Autophagy has been well established to play a role in ischemic injury and neurodegeneration although the role(s) is complicated and not fully delineated [
6,
26,
30]. For example, sustained stress may lead to depletion of key preformed autophagy pathway or regulatory proteins needed for successful protective autophagy [
31‐
33]. Consequently, this may result in compromised or dysfunctional autophagy. While the role of autophagy in adult cerebral ischemia is still not clear, its induction appears to be protective and of potential translational value in limited slow reperfusion. However, whether autophagy is protective to neurons and other brain cells in response to ischemia may also be contextual, relative to the extent of ischemia and the presence, or type, of reperfusion. In earlier autophagy and stroke studies, tsMCAO with rapid complete reperfusion, was the most commonly used model. Importantly, the hyperemic effect of rapid and immediate complete reperfusion seen with this type of pre-clinical model is non-physiological relative to most human stroke. It can result in CBF rebounding above the pre-ischemic basal level. This effect may provide protection to both the ischemic core and penumbra when combined with pre-clinical treatments that reduce secondary injury, however, such treatments may not be protective with slow reperfusion [
10]. Therefore, it may be important to find treatments that are protective when reperfusion is limited.

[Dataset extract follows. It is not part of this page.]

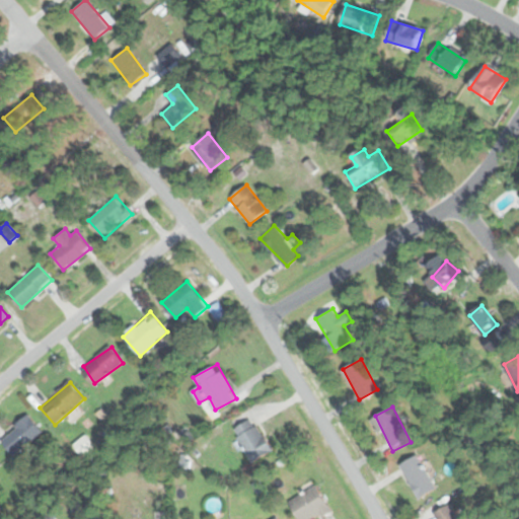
[(44,431),(31,415),(7,432),(19,448),(44,431)]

Ultimately this study supports the use of rapamycin, or analogues, as well as potentially other “pro-autophagic” approaches after stroke; specifically where there is partial recanalization and delayed reperfusion. Autophagy has recently been reported to potentially have two distinct roles during “ischemia” and “reperfusion” in studies of myocardial infarction [
9]. Induction of autophagy provided protection during ischemia more than during reperfusion [
34]. However, the timing of autophagy induction might be critical to obtain benefits during stroke. Therefore, future studies are still warranted. Importantly, given that the overwhelming majority of stroke patients do not have reperfusion reversals within the short time frame seen with tsMCAO, the increased vulnerability to secondary molecular cell death effects is not an issue. Indeed, this vulnerability may even be blocked by induction of active autophagy. Therefore, autophagy inducing interventions after stroke during the “golden hour” [
10,
12] may limit the expansion of penumbra and the necrosis of ischemic core. Rapamycin is a safe drug to use, possibly even in the presence of hemorrhagic stroke [
35,
36]. Therefore, rapid induction of autophagy, allowing neurons to survive loss of nutrients and energy production by using nutrient recycling and anaerobic ATP production may prevent, or significantly reduce, the perfusion/metabolism mismatch responsible for
primary infarct expansion into the penumbra and beyond. This may allow a longer window of time for increased spontaneous recanalization based reperfusion and penumbral recovery, or even allow tPA use to be extended out in time and therefore to a larger percentage of the stroke patient population.